CNTK (“Cognitive Network Tool Kit”) is Microsoft’s neural network library that’s comparable in many ways to Google’s TensorFlow code library and Facebook’s PyTorch library.
The article uses the IMDB movie reviews dataset. The goal is to accept a movie review written by someone, complete with misspellings and bad grammar, and predict whether the review is positive (“this was an excellent film”) or negative (“I should have stayed home”). Sentiment analysis is problem, that until a couple of years ago, was not really feasible.
The IMDB dataset has a total of 50,000 reviews. There are 25,000 reviews for training the model, and 25,000 test reviews for evaluating the accuracy/quality of the trained model.
The demo neural network in the article is a long, short-term memory (LSTM) network. LSTMs have a memory which is important for analyzing text input because the meaning of a word in a sentence often depends on previous words in the sentence. For example, the two words “great movie” have a different meaning if preceded by “I can endorse this as a” than if preceded by “If I was a masochist then this would be a”.

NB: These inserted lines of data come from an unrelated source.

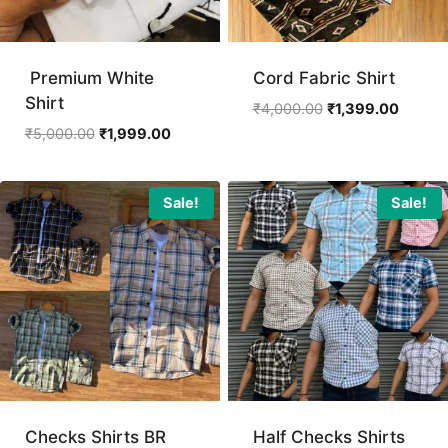
Premium White
Cord Fabric Shirt
Shirt
Original
Curren
₹
4,000.00
₹
1,399.00
price
price
Original
Current
₹
5,000.00
₹
1,999.00
was:
is:
price
price
₹4,000.00.
₹1,399.
was:
is:
₹5,000.00.
₹1,999.00.
Sale!
Sale!
Checks Shirts BR
Half Checks Shirts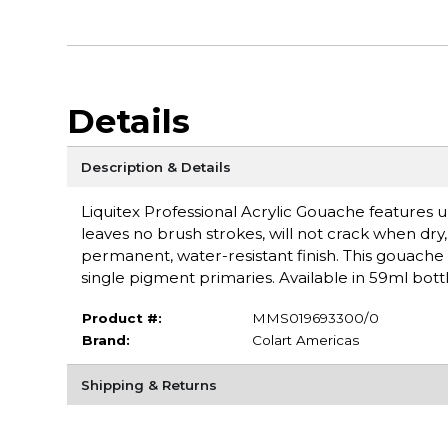
Details
Description & Details
Liquitex Professional Acrylic Gouache features ul
leaves no brush strokes, will not crack when dry, a
permanent, water-resistant finish. This gouache 
single pigment primaries. Available in 59ml bottl
Product #:
MMS019693300/0
Brand:
Colart Americas
Shipping & Returns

Now sentiment analysis is still an extremely difficult challenge. But with neural networks libraries like CNTK, TensorFlow/Keras, and PyTorch, creating a sentiment analysis system is now within the reach of ordinary software engineers with limited time and budget.
Note: Thanks again to my colleagues Joey Carson, Si-Qing Chen, Eunice Kim, and Lucas Meyer who helped me with the article.